Yapılacak iş:
Okuma metnine göre şu soruları cevaplayın:
1. Singapur'da bulunan otelin geceliği kaç dolardı?
2. Hong Kong'da kaç gece kalındı?
3. İnci çarşısından kaç dal inci alındı?

═════ Okuma metni

Zeki'ye neden bu havayoluna binmediğimizi sordum. Zira direk Singapure gitseymişiz bunları yaşamayacaktık. "Abi o dünyanın en lüks havayolu. Pahalı diye ben ona uğramadım." dedi. Gerçekten müthişti. İkramları ve hizmeti tartışmasız kalite de idi. Hava alanına indik. "Yeryüzünde cennet neresi" diye sorsalar "Singapur" derim. Hava alanlarında hotel rezervasyon bölümü vardı. Ordan otel ayarladığınızda belirli oran da indirim yapıyorlardı. 10 dolar kapora aldıklarında rezervasyon tamamlanmış oluyordu. Hemen orda, şehir merkezinde 4 yıldızlı bir otel bulduk. Geceliği 50 dolar, kahvaltı dahil. Bir taksiyle otele gittik. Yerleştik. Hafta sonu gezdik. Pazartesi sabah pasaportları biletlerle birlikte vizeye götürdük. Öğleden sonra verdiler. Bilgisayar satış mağazalarını gezdik ve fiyatlar hakkında bilgi edindik. Renkli bilgisayar ekranları gördük. Ertesi gün Hong Kong'a uçtuk.
Yağmurlu bir hava idi. Orada 2 gece kaldık. Çarşıları gezdik. Her pasaj 4-5 kat toptan aynı tür ürünü satıyordu. Pasajların üstü de ya büro, ya konut, ya da otel idi. Hepsi no-name ürünler. Sen istediğin markayı vurabilyorsun. Video pasajına gittik. Kilosu 75 Dolardı. Bunlar Türkiye'de 1000 Dolar civarında idi. Her tür elektrik ve elektronik ürün çok ucuz fiyatlarla satılıyordu. Bundan yıllar önce ayakkabılarımı giymiş üniversiteye giderken eşim "Bana inci alır mısın?" sorusuna bende "tabi" demiştim. Hemen "Peki ne zaman alacaksın" diye sorunca da "Çin'e gidince" diye cevap vermiştim. Aklıma geldi. İnci çarşısına gittik. Ordan ona 3 dal inci aldım. Orda da piyasayı inceledik. Fiyatları aldık.

══════════
═════ Alıştırma verileri

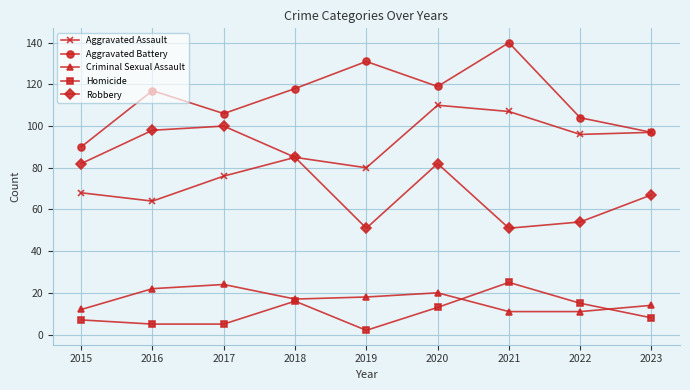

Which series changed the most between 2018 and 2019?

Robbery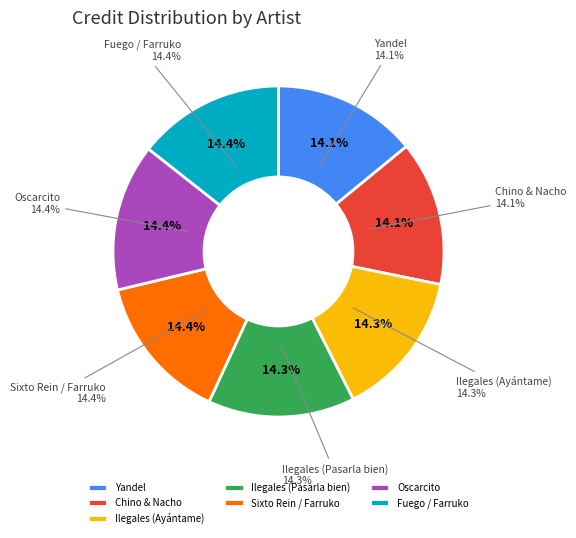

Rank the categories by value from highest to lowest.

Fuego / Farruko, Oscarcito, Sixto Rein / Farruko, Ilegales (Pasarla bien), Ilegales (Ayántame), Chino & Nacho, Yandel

══════════

Görevin cevabı:
1. 50 dolar (kahvaltı dahil).
2. 2 gece.
3. 3 dal.